TWENTIETH CENTURY, ERA OF WASHING POWDERS:
The development of sciences, especially in the twentieth century made it clear how complex physicochemical process was the process of washing. It was found that the condition for good wash is meeting by the washing detergent many, often conflicting conditions. A good detergent should:
– Reduce the surface tension of water, which determines good wetting of fibre and emulsification of fat being an ingredient of dirt
– Disperse pigment from dirt (move dust particles from fabrics into the wash)
– Create protective colloid, i.e. prevent re-deposition of pigment from dirt on the fibre surface, which results in fabrics turning grey
– Soften water, which reduces incrustation (precipitation of limescale inside fibres) and increases the effectiveness of surfactants;
– Provide alkaline reserve in the wash, which improves the effectiveness of removing dirt.
The first technological breakthrough came in 1907. The era of washing powders began, the first genuine washing powder with chemical bleaching function was developed. Consumers were freed from the need for onerous bleaching of fabrics.

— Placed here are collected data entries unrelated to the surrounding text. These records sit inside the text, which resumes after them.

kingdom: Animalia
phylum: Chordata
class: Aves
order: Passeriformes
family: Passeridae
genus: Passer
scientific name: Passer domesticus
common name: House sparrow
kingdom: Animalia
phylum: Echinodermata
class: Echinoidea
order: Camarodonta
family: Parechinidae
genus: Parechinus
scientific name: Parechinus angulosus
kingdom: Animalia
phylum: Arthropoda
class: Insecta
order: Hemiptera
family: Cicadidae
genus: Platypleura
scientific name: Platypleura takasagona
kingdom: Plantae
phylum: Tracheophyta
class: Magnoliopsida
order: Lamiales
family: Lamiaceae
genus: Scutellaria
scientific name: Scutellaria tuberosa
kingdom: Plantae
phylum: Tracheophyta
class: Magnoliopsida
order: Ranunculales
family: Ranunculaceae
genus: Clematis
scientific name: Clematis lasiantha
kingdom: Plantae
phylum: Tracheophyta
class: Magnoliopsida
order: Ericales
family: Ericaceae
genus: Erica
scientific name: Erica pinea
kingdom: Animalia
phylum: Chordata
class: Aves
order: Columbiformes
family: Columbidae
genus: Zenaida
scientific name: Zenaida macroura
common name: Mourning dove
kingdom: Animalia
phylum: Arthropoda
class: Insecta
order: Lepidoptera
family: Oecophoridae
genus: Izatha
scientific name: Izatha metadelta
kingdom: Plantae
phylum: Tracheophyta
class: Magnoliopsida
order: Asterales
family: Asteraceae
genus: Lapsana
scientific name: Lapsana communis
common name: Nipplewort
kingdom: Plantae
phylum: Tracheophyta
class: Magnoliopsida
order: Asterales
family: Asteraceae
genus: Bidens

In 1913, first washing powders containing enzymes for soaking were introduced to the market. In the 1930s, “dethronement” of natural soap and soda began – the era of synthetic detergents (in other words surfactants) called at that time synthetic soap came. In the 1940s, phosphates were used to soften water more efficiently than soda and improve washing results, as well as optical brighteners that replaced the ultramarine as an agent for improving shade of white. Next decades brought new ideas and discoveries that improved the comfort of washing. Massification of production favoured lower prices and widespread availability of washing powders.
In 1990, worldwide production of detergents (without soap) amounted approximately to 7 million tonnes, while washing powder to 12.7 million tonnes. Currently in Poland, annual consumption per household amounts to 17 kg, which is about 200 000 tonnes on the national level.